▶ **What is required**
Put the data below into a numbered list, starting with its first line and going on through the line that contains "curve at (122, 231)", with both of those lines included. Leave out any blank lines.

══════

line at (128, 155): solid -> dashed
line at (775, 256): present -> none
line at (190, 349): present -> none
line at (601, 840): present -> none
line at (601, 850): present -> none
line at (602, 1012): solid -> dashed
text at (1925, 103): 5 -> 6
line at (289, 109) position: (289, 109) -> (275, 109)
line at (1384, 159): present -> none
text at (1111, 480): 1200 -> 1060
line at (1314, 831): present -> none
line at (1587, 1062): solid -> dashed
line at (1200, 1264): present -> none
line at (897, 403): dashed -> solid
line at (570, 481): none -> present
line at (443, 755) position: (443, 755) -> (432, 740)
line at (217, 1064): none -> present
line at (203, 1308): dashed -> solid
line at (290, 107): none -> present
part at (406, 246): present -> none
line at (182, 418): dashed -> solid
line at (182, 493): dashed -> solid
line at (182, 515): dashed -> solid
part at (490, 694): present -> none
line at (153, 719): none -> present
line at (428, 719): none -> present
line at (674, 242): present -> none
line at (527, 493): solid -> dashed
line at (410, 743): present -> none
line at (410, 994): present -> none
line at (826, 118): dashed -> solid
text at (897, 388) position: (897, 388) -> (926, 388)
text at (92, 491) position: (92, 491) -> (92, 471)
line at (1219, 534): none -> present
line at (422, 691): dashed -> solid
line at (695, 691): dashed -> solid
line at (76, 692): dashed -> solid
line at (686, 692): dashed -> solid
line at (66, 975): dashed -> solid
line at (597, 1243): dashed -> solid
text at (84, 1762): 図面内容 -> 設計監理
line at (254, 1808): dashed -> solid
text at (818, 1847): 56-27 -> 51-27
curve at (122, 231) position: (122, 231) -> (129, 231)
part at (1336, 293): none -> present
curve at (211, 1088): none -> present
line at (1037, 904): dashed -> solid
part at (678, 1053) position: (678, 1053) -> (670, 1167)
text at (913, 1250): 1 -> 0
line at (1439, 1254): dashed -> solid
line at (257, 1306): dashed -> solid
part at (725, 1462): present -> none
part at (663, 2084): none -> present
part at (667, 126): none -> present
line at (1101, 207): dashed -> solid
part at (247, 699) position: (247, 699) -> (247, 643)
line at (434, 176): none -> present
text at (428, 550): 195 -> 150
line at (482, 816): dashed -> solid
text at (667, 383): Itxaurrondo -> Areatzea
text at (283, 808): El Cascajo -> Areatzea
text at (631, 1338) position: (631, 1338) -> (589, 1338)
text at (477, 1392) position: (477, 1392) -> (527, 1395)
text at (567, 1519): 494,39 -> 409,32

══════

▶ **Result below**
1. line at (128, 155): solid -> dashed
2. line at (775, 256): present -> none
3. line at (190, 349): present -> none
4. line at (601, 840): present -> none
5. line at (601, 850): present -> none
6. line at (602, 1012): solid -> dashed
7. text at (1925, 103): 5 -> 6
8. line at (289, 109) position: (289, 109) -> (275, 109)
9. line at (1384, 159): present -> none
10. text at (1111, 480): 1200 -> 1060
11. line at (1314, 831): present -> none
12. line at (1587, 1062): solid -> dashed
13. line at (1200, 1264): present -> none
14. line at (897, 403): dashed -> solid
15. line at (570, 481): none -> present
16. line at (443, 755) position: (443, 755) -> (432, 740)
17. line at (217, 1064): none -> present
18. line at (203, 1308): dashed -> solid
19. line at (290, 107): none -> present
20. part at (406, 246): present -> none
21. line at (182, 418): dashed -> solid
22. line at (182, 493): dashed -> solid
23. line at (182, 515): dashed -> solid
24. part at (490, 694): present -> none
25. line at (153, 719): none -> present
26. line at (428, 719): none -> present
27. line at (674, 242): present -> none
28. line at (527, 493): solid -> dashed
29. line at (410, 743): present -> none
30. line at (410, 994): present -> none
31. line at (826, 118): dashed -> solid
32. text at (897, 388) position: (897, 388) -> (926, 388)
33. text at (92, 491) position: (92, 491) -> (92, 471)
34. line at (1219, 534): none -> present
35. line at (422, 691): dashed -> solid
36. line at (695, 691): dashed -> solid
37. line at (76, 692): dashed -> solid
38. line at (686, 692): dashed -> solid
39. line at (66, 975): dashed -> solid
40. line at (597, 1243): dashed -> solid
41. text at (84, 1762): 図面内容 -> 設計監理
42. line at (254, 1808): dashed -> solid
43. text at (818, 1847): 56-27 -> 51-27
44. curve at (122, 231) position: (122, 231) -> (129, 231)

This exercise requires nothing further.